1946年12月20日 カーネギーホール
 ウェーバー/歌劇「魔弾の射手」序曲
 デロ ジョイオ/ピアノと管弦楽のためのリチェルカーレ
 シベリウス/交響曲第3番
 ベートーヴェン/交響曲第2番
  指揮/ジョージ・セル
  ピアノ/デロ ジョイオ

1946年12月22日 カーネギーホール
 ウェーバー/歌劇「魔弾の射手」序曲
 グラズノフ/ヴァイオリン協奏曲
 シベリウス/交響曲第3番
 ベートーヴェン/交響曲第2番
  指揮/ジョージ・セル
  ヴァイオリン/デーヴィッド・ナディーン

《1947年スプリング・ツアー》
1947年4月29・30日、5月1・2日 別記
 ワーグナー/歌劇「ローエングリン」前奏曲
 ワーグナー/楽劇「トリスタンとイゾルデ」前奏曲と愛の死
 ワーグナー/歌劇「タンホイザー」序曲
 ブラームス/交響曲第2番
  指揮/ジョージ・セル

     *****

第3回サマー・シーズンは4月22日から8月12日まで。セルの他、フリッツ・ライナー、ブルーノ・ワルター、ユージン・オーマンディ、アルトゥール・ロジンスキー、ディミトリ・ミトロプーロスが交替で登場しています。
セルとモーツァルトの2台ピアノ協奏曲を演奏した二人、Pierre Luboshutz と Genia Nemenoff については詳細不詳です。

45年11月3日に演奏したシュティル William Grant Still は、1895年にウッドヴィルに生まれ、1978年にロサンジェルスで没したアメリカの黒人作曲家。指揮者でもあり、ヴァイオリン、チェロ、オーボエも演奏しました。1920年代にはブロードウェイでポール・ホワイトマンのバンドでアレンジャーとして活躍し、ミュージカルやラジオ・ショーでも知られています。作品には、当然ながら黒人を主題にしたものが多く、セルが取り上げた作品の他にも「アフロ-アメリカン交響曲」が知られています。

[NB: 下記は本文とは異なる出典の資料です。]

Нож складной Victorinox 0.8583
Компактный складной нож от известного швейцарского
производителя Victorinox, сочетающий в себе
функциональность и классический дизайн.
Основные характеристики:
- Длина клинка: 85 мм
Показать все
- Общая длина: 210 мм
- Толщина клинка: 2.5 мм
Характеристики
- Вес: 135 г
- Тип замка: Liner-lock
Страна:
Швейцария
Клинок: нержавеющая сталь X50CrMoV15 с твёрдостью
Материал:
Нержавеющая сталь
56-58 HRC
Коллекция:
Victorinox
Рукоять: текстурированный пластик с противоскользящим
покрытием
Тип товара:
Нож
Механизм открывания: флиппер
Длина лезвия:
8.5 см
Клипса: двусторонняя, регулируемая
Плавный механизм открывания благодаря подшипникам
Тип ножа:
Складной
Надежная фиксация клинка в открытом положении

46年11月に取り上げたデロ ジョイオ Norman Dello Joio は1913年にニューヨークで生まれたニューヨーカー。作曲だけでなくピアノとオルガン演奏にも長けた人で、ここで演奏されたリチェルカーレでは自らピアノ・ソロを担当しています。幼少の頃にグレゴリオ聖歌とイタリア・オペラに影響を受けたというだけあって、前衛というよりはメロディックな作風が特徴。未だ現役、のはず。

1947年の春、珍しくセルはニューヨーク・フィルのツアーに同行しています。同じプログラムで4箇所。4月29日はテネシー州メンフィス、30日がケンタッキー州のルイヴィル、5月1日はミズーリ州セントルイス、2日がイリノイ州のシカゴでした。
このツアーはセル一人で振ったのではなく、レオポルド・ストコフスキー(11回)、ユージン・オーマンディ(4回)、ディミトリ・ミトロプーロス(9回)とで分担しています。正に全米ツアー。